As crianças e os média

As estratégias que os pais devem implementar para que esta seja uma relação saudável
Publicado por: Ana Luisa Mendes em 05 de Junho 2015
Tags: anorexia , bulimia , depressão , distúrbios do comportamento alimentar , média , obesidade , suicídio , tecnologia

Estudos demonstram que os média ocupam a maioria dos tempos livres das crianças e dos adolescentes. Os jovens passam 7 a 11 horas por dia com diferentes formas de tecnologia - isto representa mais tempo do que passam na escola ou a dormir.

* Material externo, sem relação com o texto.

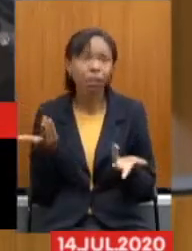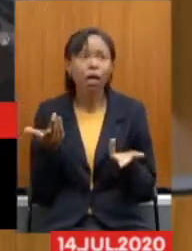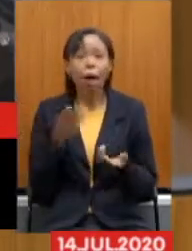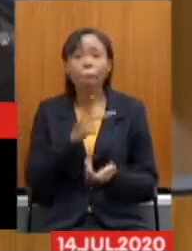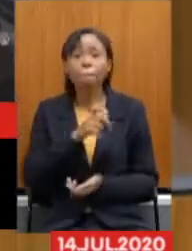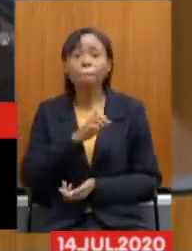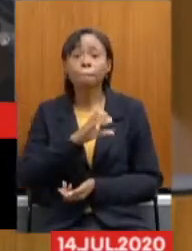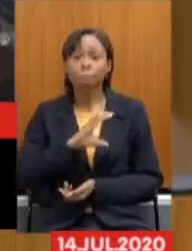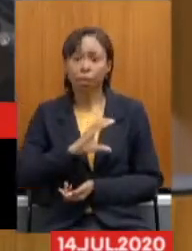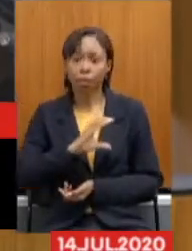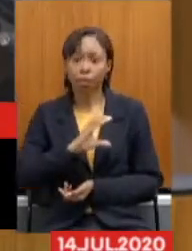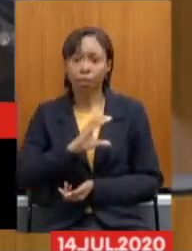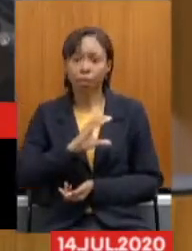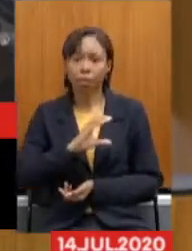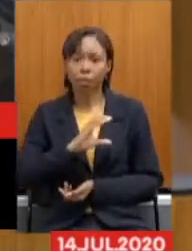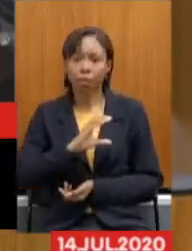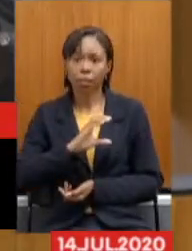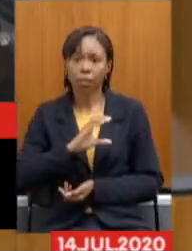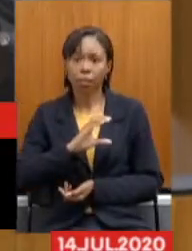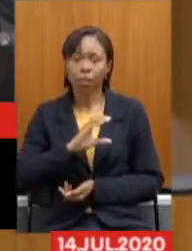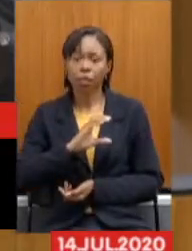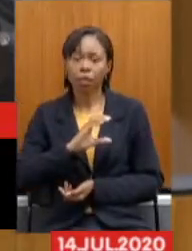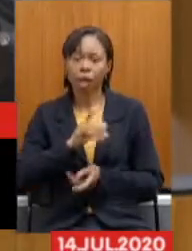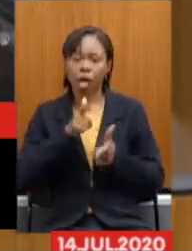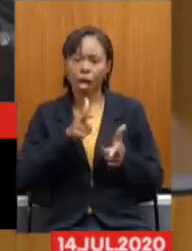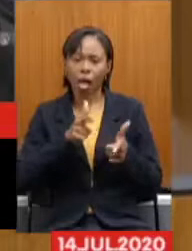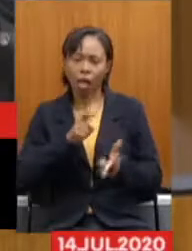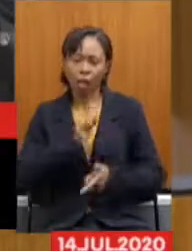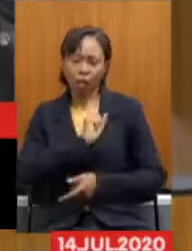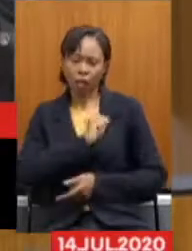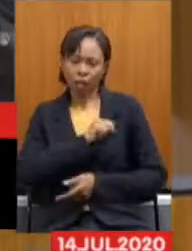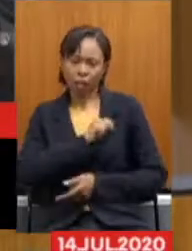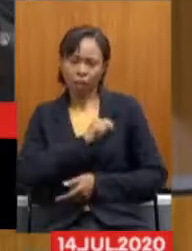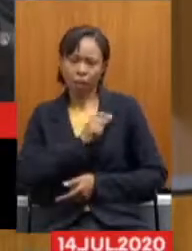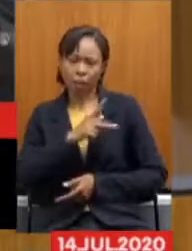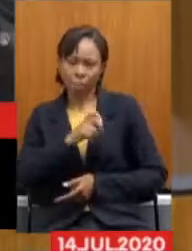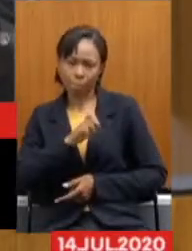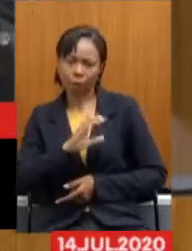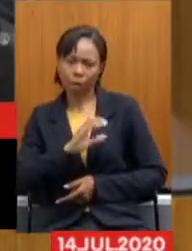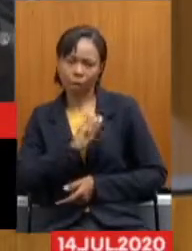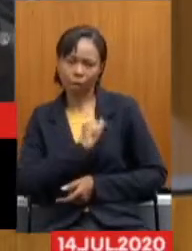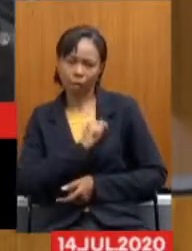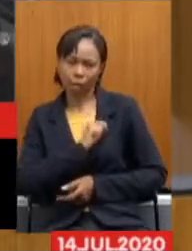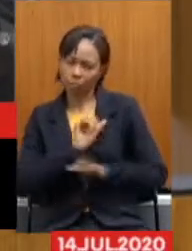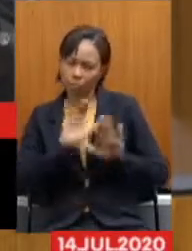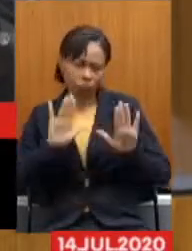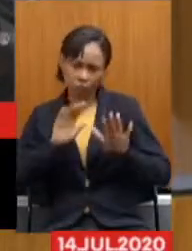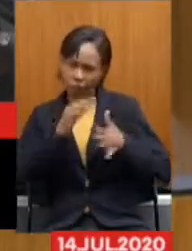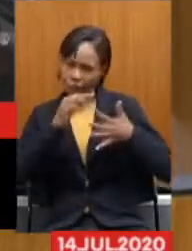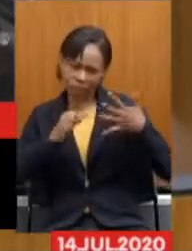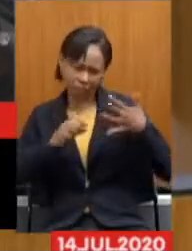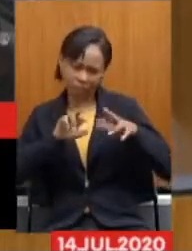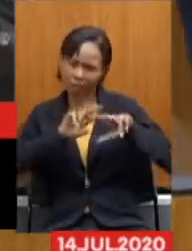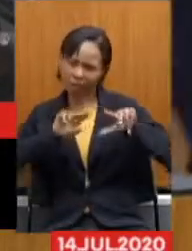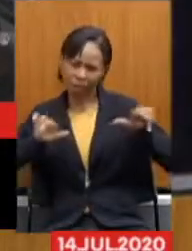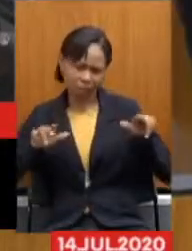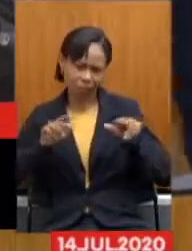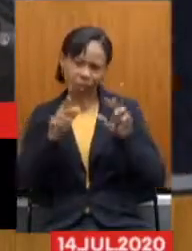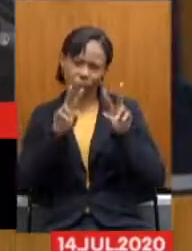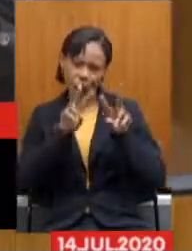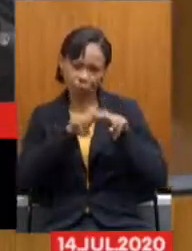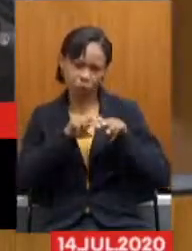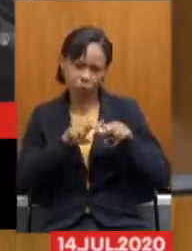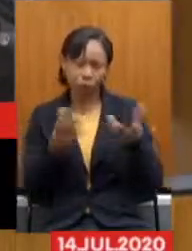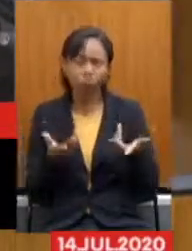PEC A já chamada PEC da maldade E nem precisa Falar as razões Que são várias Ela Entre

Atualmente, sabe-se que os média exercem efeitos significativos na saúde da criança, nomeadamente no que respeita à obesidade, comportamentos violentos, abuso de substâncias, performance escolar, atividade sexual, distúrbios do comportamento alimentar, suicídio e depressão. Mas também se sabe que aprendem com os média e que estes influenciam o seu comportamento, podendo tornar-se poderosas ferramentas de sociabilização. É então essencial que pais e professores compreendam a influência que a tecnologia exerce para que possam intervir e aconselhar adequadamente.

 

Os "velhos" média versus "novos" média

Apesar da recente explosão de novos gadgets, a televisão continua a ser o meio tecnológico mais usado. Ter televisão no quarto aumenta para 11 horas por dia o tempo gasto com tecnologia e, consequentemente, cresce o risco de obesidade, de tabagismo, diminuem as horas de sono, reduzem-se as atividades ao ar livre e o tempo dedicado à leitura e diminui a capacidade dos pais monitorizarem os hábitos de televisão das crianças. No entanto, os "novos" média permitem acesso rápido à Internet a qualquer hora e em qualquer lugar.

 

Crianças portuguesas e Internet

Um estudo europeu publicado em 2011, que incluiu Portugal, revelou que 93% das crianças europeias dos 9 aos 16 anos usam a Internet semanalmente, estando as crianças portuguesas na vanguarda quando comparamos os locais onde estas acedem à Internet: 67% no quarto e apenas 25% num espaço comum da casa. Quanto à idade em que iniciam o contacto com a Internet, Portugal está na média europeia: dez anos. Um dado curioso é o facto de os pais portugueses liderarem no que diz respeito ao desconhecimento acerca do conteúdo sexual que as crianças visualizam através dos média: apenas 2% dos pais portugueses, em oposição aos pais europeus, em que 35% estão conscientes da situação.

 

Efeitos positivos dos média

Os média, se usados corretamente, podem introduzir as crianças à educação e proporcionar-lhes outras aprendizagens, mesmo quando estas provêm de famílias com poucos recursos. Um extenso estudo americano de 2005, sobre os efeitos da televisão na interação social das crianças, revelou que os efeitos positivos de visualização de programas educativos foram duas vezes mais fortes e mais duradouros do que os efeitos antissociais produzidos por programas de televisão violentos.

As redes sociais são também uma forma dos adolescentes terem oportunidade de criar as suas próprias expressões de individualidade. Curiosamente, segundo Boyd (2008), "os adolescentes são atraídos para os média social e coletivamente (...) Os jovens escolhem para participar porque os seus amigos o fazem. O apelo não é a tecnologia em si, nem qualquer tecnologia específica, mas a presença de amigos e colegas (...)".

 

Conselhos úteis para os pais

As regras para que o convívio com as tecnologias seja saudável

  • Em crianças com menos de dois anos, os pais devem evitar tempo de ecrã (por exemplo, televisão, tablet, computador);
  • Em crianças com mais de dois anos, os pais devem limitar o tempo de ecrã a não mais do que uma a duas horas por dia;
  • Os pais devem manter o quarto da criança livre de meios de comunicação (televisores, computadores, tablets, telemóveis);
  • Devem participar na interação das crianças e adolescentes com a tecnologia e discutir com eles o seu conteúdo;
  • Nos adolescentes, o computador com ligação à Internet deve ser colocado no espaço comum da casa para poder ser supervisionado.

 

Envolvimento parental é essencial

Os pais devem ser mais conscientes sobre o tempo que os seus filhos dedicam à tecnologia e, sobretudo, devem querer manter-se informados acerca dos benefícios e malefícios que os media têm na saúde dos seus filhos. Não podemos esquecer também o valor que o jogo tem para os bebés e para as crianças, pois o convívio com os pais é o elemento do meio externo que mais influencia o desenvolvimento das crianças. Além disso, pretende-se recuperar hábitos saudáveis que as novas gerações têm tendência para desvalorizar: os jantares de família com a televisão desligada e a importância de ocupar os tempos livres das crianças fora de casa, promovendo atividades que estimulem a sua imaginação e criatividade.